Blame the poster. The CNN article itself doesn’t have Musk in the headline and barely mentions him at all (there is one quote near the end).
EDIT
Or maybe don’t blame the poster. From the URL and web archives, it appears CNN may have changed the title.
https://www.cnn.com/2023/11/18/world/elon-musk-spacex-starship-launch-scn/index.html
Perhaps it’s time for titles that match the article headlines as a matter of policy here?
Actually, I just realized the poster may have used the original CNN title.
That is precisely what happened. I use the title that gets pulled when you paste in a URL.
That is already the rule. CNN changed the headline after I posted it.
what? didn’t he start SpaceX because Russia WOULDN’T take his money?
He tried to buy Russian decommissioned ICBMs but the DoJ wouldn’t let him.
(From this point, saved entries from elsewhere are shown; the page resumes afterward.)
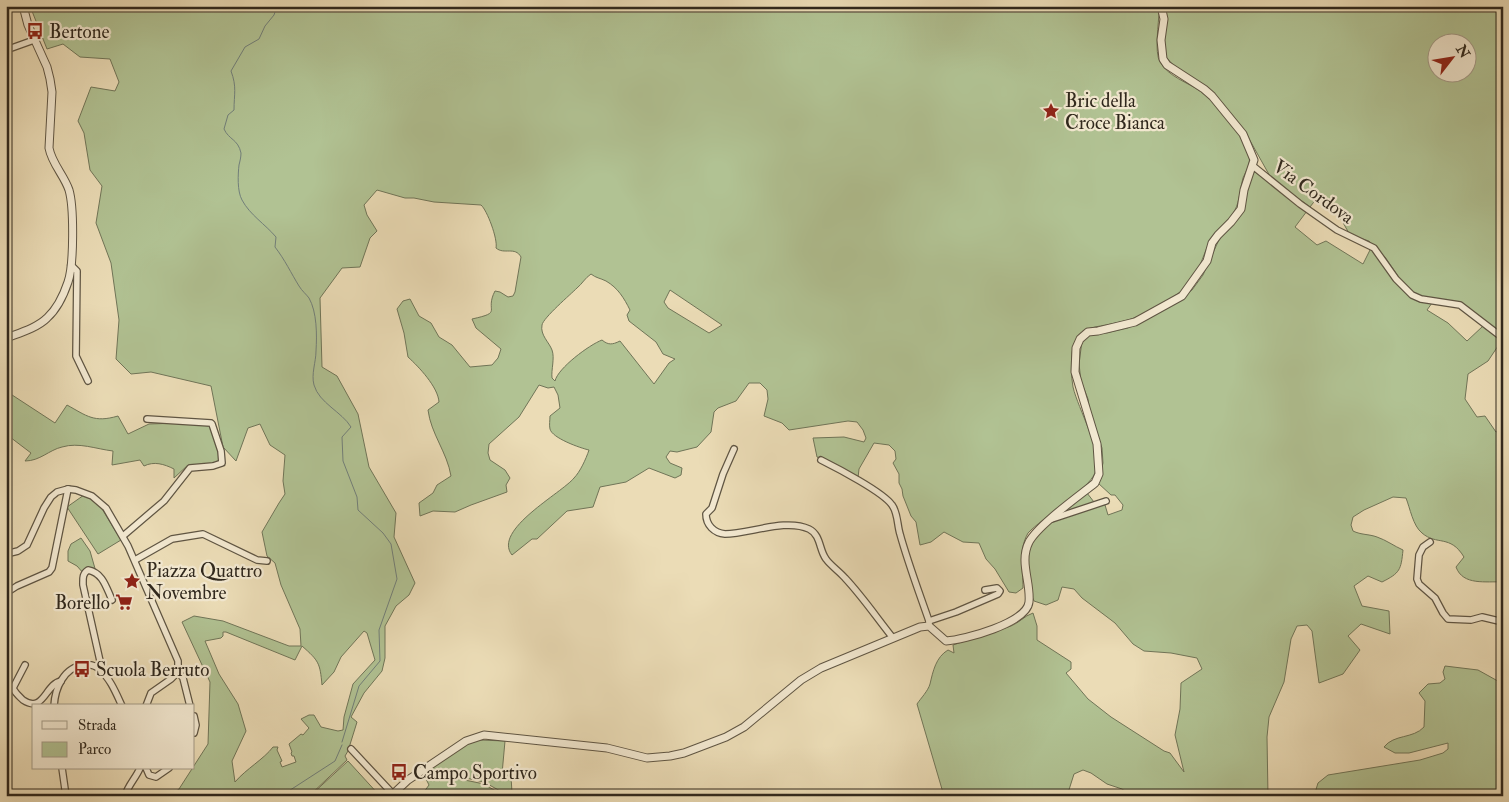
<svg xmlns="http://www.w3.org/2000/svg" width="1509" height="802" font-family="'IM FELL Double Pica',serif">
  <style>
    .green { fill: #b1c293; stroke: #707558; fill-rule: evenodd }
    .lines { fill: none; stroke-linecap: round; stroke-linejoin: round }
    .stream { stroke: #717f7a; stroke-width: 1 }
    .minor-casing { stroke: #5f5543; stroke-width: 8 }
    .tertiary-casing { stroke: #5f5543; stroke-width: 9 }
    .minor { stroke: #f2e8d0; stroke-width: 5.5 }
    .tertiary { stroke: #f2e8d0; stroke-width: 7 }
    .labels { text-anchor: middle; stroke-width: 4.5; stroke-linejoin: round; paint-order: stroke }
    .poi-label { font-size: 19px; fill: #30281d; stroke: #f2e8d0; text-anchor: start }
    .street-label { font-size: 19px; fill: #30281d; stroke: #f2e8d0 }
  </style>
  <rect width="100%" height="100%" fill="#ebdcb6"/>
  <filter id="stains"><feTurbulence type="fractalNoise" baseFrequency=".004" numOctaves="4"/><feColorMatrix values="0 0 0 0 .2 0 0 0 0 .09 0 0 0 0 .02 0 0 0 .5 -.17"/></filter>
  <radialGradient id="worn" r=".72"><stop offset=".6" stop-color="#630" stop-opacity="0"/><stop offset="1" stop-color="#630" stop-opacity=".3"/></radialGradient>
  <g class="green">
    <path d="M30,6H1155L1159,10C1159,23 1154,52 1160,62C1169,77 1187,82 1200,91C1218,104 1244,134 1249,156C1251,164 1246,171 1243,178C1240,189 1240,200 1235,210C1228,223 1215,230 1209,243C1202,258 1199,273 1187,286C1176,297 1153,309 1139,316C1125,322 1110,324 1095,327C1092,328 1087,329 1084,330C1077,335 1073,345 1072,353C1071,364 1071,376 1073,387C1078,409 1103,451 1095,473C1088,490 1042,518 1028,533C1018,551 1023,569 1023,588L1016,593L1009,592L995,569L986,559L979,543L963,542L944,532L931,542L920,545L916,522L911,516L903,496L902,489L899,483V474L893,463L896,459L895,451L889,445L874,443L859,469L858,478L817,457L813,438L844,437L864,442L866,438L863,430L857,422L848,421L789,430L782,423L764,416L768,399L767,390L760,383H749L736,401L718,408L714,412L711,432L697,447L677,452L670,451L666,457L670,463L682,468L681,475L675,478L649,468L626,482L600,487L593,507L567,511L537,539H532L512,555C492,530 562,493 574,478C580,472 586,459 589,450C580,448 552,438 550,429C549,425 550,420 550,416L560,408L558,395L554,387L548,388L539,385L519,417L489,444L488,453L490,460L505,470L510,478L506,485L507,492L471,505L455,512L433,511L420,516L419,503L433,493L437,485L451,476C447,452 431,434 428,410L439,402C438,387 419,367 408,357L404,333L397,309L403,301L410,299L419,316L431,323L439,337L452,345L470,367L492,365L498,358L501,349L476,328L472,319C504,312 484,312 495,291L500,292L508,297L513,296L515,292L521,257C515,246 504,255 496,248C498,239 487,210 481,205L434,202L414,198H405L377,190L364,205L367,215L377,231L370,238L360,267L342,268L320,298L322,367L337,376L358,414L369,467L396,513L394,537L415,583L409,595L396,606L385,626V658L382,671L364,693L351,717L357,722L348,751L345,756L347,760L309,796H170L179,789L208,744L210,682L182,622L194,616L223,621L289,646H301L300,629L281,585L275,563L267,556L262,532L279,503L285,494L283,481L285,455L270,445L260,424L248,428L236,461L223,447L211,386L151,372L131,374L116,359L119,320L111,263L96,223L102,186L90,170L84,133L78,121L91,87L115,91L119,82L110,59L80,57L63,44L47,49ZM591,274C596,278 600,278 606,281C618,288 624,298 630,310L627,315L629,321L656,342L663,354L675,359L669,363L654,384L620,341C612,345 608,345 602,340C589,345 558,368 555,381L552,378C551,370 555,358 552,350C549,342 540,335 542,325C543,318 571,294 577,288C582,284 585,278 591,274ZM670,290L722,325L709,333L668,308L664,302ZM364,631L367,633L375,660L353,684L344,717L343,730L338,731L321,727L314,715H309L301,719L309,728L303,735L301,734L289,744L292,752L291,753L292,756H294L296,762L282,767L280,762L282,761L277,750L278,747H273C264,759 246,769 235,782L232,761L246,731L238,704L219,674L205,641L221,638L223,636V632H226L295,660L302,646C319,661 320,663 322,685L334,672L341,657Z"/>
    <path d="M1163,6H1503V335L1468,307L1460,304L1419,296L1406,288L1385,257L1369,241L1350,235L1333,205L1320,194L1310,207L1271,178L1248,137L1234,117L1175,67L1166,57L1164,47L1166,18ZM1436,42H1466V72H1436Z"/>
    <path d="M1255,172L1307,211L1295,227L1317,245L1326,241L1363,264L1371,248L1403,290L1407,294L1432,303L1427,310L1448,323L1467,341L1483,326L1503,340V344L1500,343L1488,361L1468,374L1465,399L1477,417L1485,416L1496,432L1503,429V582C1486,581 1463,586 1456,567L1464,557C1450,534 1437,546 1422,533C1413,526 1410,508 1406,498L1393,497L1364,510L1353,517L1351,525L1353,531C1361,535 1369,534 1377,537C1386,540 1394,546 1403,550C1401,570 1400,573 1382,582L1368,576L1354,586L1362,606L1389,611L1390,634L1361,624L1348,636L1360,650L1343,674L1319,683L1312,631L1307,625L1297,626L1291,639L1284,682L1269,717L1267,737L1268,796H1132L1122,789L1107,784L1091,773L1083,770L1074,774L1067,796H944L917,704C921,698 928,691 930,684C933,671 936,657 948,650L954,653L953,645L1011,626C1019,623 1024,616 1033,613L1037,626V640L1071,662V669L1066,673L1088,699L1111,717L1164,751L1170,753L1184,772L1175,735L1180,709L1181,683L1202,669L1197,658L1171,653L1144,651L1133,644L1115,623L1082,598L1074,589L1062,587L1058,600L1046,605L1034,601C1026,584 1023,560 1032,543C1040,528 1073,505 1087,493L1094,502L1105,505L1108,515L1122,510L1123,505L1115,495H1111L1098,483L1103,463L1102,448L1090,412L1088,399L1081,381L1079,364L1082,341L1089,336L1098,332L1107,333L1128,328L1179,300L1192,290L1203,275L1222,233L1231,225L1251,175Z"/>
    <path d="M6,391L55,423L67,405C87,416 94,423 118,416L128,434L149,424L180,423L210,426L220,458L216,464L188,465L174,478V469C164,464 154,461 144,466L140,460L112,465L113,451C96,449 79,442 62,447C49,450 40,461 25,461L31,453L6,434Z"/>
    <path d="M84,495L99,504L121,540L98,554L67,507Z"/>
    <path d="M81,538L90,551L96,572L92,571L84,574L77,566L68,561V551L71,544Z"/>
    <path d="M1445,666L1478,670L1496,680L1503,686V788L1489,796H1314L1318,783L1328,775L1420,760L1443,753L1448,749V743L1409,753H1395L1384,747C1394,734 1413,739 1424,727L1425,701L1419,693L1428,684L1440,683L1445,679L1443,672Z"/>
    <path d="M480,740L505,741L502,774L511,776L512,793L502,792L484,782L429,770L467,744Z"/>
    <path d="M348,761L380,796H310Z"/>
    <path d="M426,772L484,784L504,796H421L429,785L427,781L422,775Z"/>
  </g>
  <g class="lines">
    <g class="stream">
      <path d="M277,6L274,15L265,26L259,39L245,47L231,71C237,87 234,94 234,110L228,115L224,129C229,140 238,139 241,153C241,157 240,161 239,165C238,174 237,191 242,200C250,215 265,224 276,237L275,247C285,260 291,273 299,286C302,291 306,294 309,298C317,312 317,335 316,351C316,362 311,374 314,385C319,403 342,412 351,427L342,437L343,461L357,497L358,510L383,533L391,544L397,579L379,630L380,661L359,686L342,742"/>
      <path d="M281,796L335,761L342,745"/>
    </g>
    <g class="minor-casing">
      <g id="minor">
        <path d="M6,50L34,40"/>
        <path d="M1253,166L1300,204L1337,230L1374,248L1396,279L1412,295L1421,299L1460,305L1503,338"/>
        <path d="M71,265L77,271L76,356L88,381"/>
        <path d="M734,449L723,474L712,508L706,514C706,525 714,533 725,534C749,534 786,518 809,529C821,535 819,550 826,559C831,566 839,571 845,578C862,596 877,618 893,638"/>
        <path d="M821,460C837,468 883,492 892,505C898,513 897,524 900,534C908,563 919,592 929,621V626"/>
        <path d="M1052,519L1106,501"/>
        <path d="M123,536L164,501L190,468L213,466L222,463L221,451L212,424L211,423L147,419"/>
        <path d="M1430,542L1423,547L1419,555L1417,579L1419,584L1435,598L1443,613L1448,619L1471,620L1482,617L1503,622"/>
        <path d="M6,554L18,551L27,545L44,508L51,497L57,492L68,489L76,490L92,496L106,508L128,546L178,661V672L171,679L151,693L146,706"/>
        <path d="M135,560L172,539L203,534L257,560L267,561"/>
        <path d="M6,593L17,586L49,572L52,568L68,489"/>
        <path d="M929,621L956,612L998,594L1000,591L997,588L985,590"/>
        <path d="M25,665L13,688C15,693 19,696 23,700C44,714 45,684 61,681"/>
        <path d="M99,668L100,661L83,585C83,579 82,574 88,570C103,573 106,587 112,600"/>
        <path d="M178,672L183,678L190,706"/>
        <path d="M54,706C55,688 64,667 84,665C90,664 95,665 99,669C110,678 116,693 122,706"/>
        <path d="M194,716L196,725L194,733"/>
        <path d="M351,749L393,794"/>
        <path d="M62,768L66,796"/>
        <path d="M146,768L149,775L156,777L169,768"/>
        <path d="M125,796C128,785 136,778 140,768"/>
      </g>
    </g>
    <g class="tertiary-casing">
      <g id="tertiary">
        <path d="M6,338C19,333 37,328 47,318C57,309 64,294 68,282C74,265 74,207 69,190C64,175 52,164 49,148L52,92L50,79L47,67L28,25L23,6"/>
        <path d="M391,796L408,780L466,741L484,735L607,748L647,758L670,756L684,753L726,737L744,727L801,680L821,668L920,627L929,626L946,641C964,640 1027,623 1029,602C1031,582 1019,562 1029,542C1038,525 1079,496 1095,483L1099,474L1097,444L1075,372L1076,348L1080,339L1088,332L1098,331L1135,322L1182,296L1207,261L1212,243L1218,235L1231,222L1241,209L1244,190L1254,160L1243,134L1212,96L1204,89L1167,65L1163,59L1161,40L1164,19L1161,6"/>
      </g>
    </g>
    <use href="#minor" class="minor"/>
    <use href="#tertiary" class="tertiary"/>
  </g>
  <defs>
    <g id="bus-bare" transform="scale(1.35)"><path d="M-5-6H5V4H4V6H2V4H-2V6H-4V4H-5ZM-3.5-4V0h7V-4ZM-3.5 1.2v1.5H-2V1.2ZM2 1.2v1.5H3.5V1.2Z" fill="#8f2418" stroke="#f2e8d0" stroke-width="2.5" paint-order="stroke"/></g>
    <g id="sight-bare" transform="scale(1.35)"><path d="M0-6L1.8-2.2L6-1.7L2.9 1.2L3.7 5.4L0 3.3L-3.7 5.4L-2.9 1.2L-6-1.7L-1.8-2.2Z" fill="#8f2418" stroke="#f2e8d0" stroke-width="2.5" paint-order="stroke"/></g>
    <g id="supermarket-bare" transform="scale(1.35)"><path d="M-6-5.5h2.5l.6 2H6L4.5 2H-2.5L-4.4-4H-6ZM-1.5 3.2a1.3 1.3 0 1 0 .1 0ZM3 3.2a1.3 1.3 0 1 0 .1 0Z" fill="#8f2418" stroke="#f2e8d0" stroke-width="2.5" paint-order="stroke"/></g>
  </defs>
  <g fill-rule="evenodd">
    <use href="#bus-bare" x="35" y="31"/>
    <use href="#sight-bare" x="1051" y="111"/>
    <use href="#sight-bare" x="132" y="581"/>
    <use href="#supermarket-bare" x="124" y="602"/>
    <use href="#bus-bare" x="82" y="669"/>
    <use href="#bus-bare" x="399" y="772"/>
  </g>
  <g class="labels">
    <g class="poi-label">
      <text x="49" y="38">Bertone</text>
      <text x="1065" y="107">Bric della<tspan x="1065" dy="22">Croce Bianca</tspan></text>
      <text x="146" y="577">Piazza Quattro<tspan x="146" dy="22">Novembre</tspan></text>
      <text x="110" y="609" text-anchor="end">Borello</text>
      <text x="96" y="676">Scuola Berruto</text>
      <text x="413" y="779">Campo Sportivo</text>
    </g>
    <g class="street-label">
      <text transform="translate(1314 191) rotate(36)" y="7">Via Cordova</text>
    </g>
  </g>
  <rect width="1509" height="802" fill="none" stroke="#ebdcb6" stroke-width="25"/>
  <rect x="8" y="8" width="1494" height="787" fill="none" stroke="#30281d" stroke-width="2.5"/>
  <rect x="12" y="12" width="1484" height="777" fill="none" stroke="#30281d"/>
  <rect x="32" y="704" width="162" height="65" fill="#f2e8d0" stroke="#a49b88"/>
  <rect x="42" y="721" width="25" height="8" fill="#f2e8d0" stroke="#a49b88"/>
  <text x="78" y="730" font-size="15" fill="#30281d">Strada</text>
  <rect x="42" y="742" width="25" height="15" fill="#b1c293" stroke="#a49b88"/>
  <text x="78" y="754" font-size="15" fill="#30281d">Parco</text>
  <g transform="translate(1452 58) rotate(59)"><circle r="24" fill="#f2e8d0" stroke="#a49b88"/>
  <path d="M0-4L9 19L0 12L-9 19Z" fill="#8f2418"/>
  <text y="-8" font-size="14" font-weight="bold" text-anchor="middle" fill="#30281d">N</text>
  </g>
  <rect width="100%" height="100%" filter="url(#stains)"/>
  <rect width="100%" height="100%" fill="url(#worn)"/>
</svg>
He did insist they slap an X on it tho. Thats gotta be worth something, right.
Sadly, Thats how capitalism work hence they keep using Musk’s name. Anyone with money is valuable in our economy.
This just false. Sure, he did not do everything alone but he has a huge hand in engineering concepts and design decisions. Lots of hate and complete misunderstanding how spaceship, spaceX and Musk work in this thread.
When Elon still wrote code it was so bad they had to scrap most of it.
And the one they did use ended up into a fridge’s firmware.
The dude prefers reviewing source code on paper.
Anyone who writes code knows that is not a practical way to review.
Maybe in his time he got book smart about some physics/rocket concepts. That’s the least I would expect anyway. But that doesn’t mean he really has any expertise to offer to the product.
I agree it makes no sense. A fair number of my clients are morons and about 2 or 3 times a year they want a printout of the code.
You’re wrong. Watch some videos on starship development and the history on spacex in general.
He doesn’t do shit. All of that is just him saying buzzwords he learnt from the actual engineers so he’d look smart.
Videos like what?
Several on Everyday Astronaut’s channel for instance.
I do not know that channel, can you link one of those? I would like to see what he has to say.
Not OP, but it’s really not hard to find.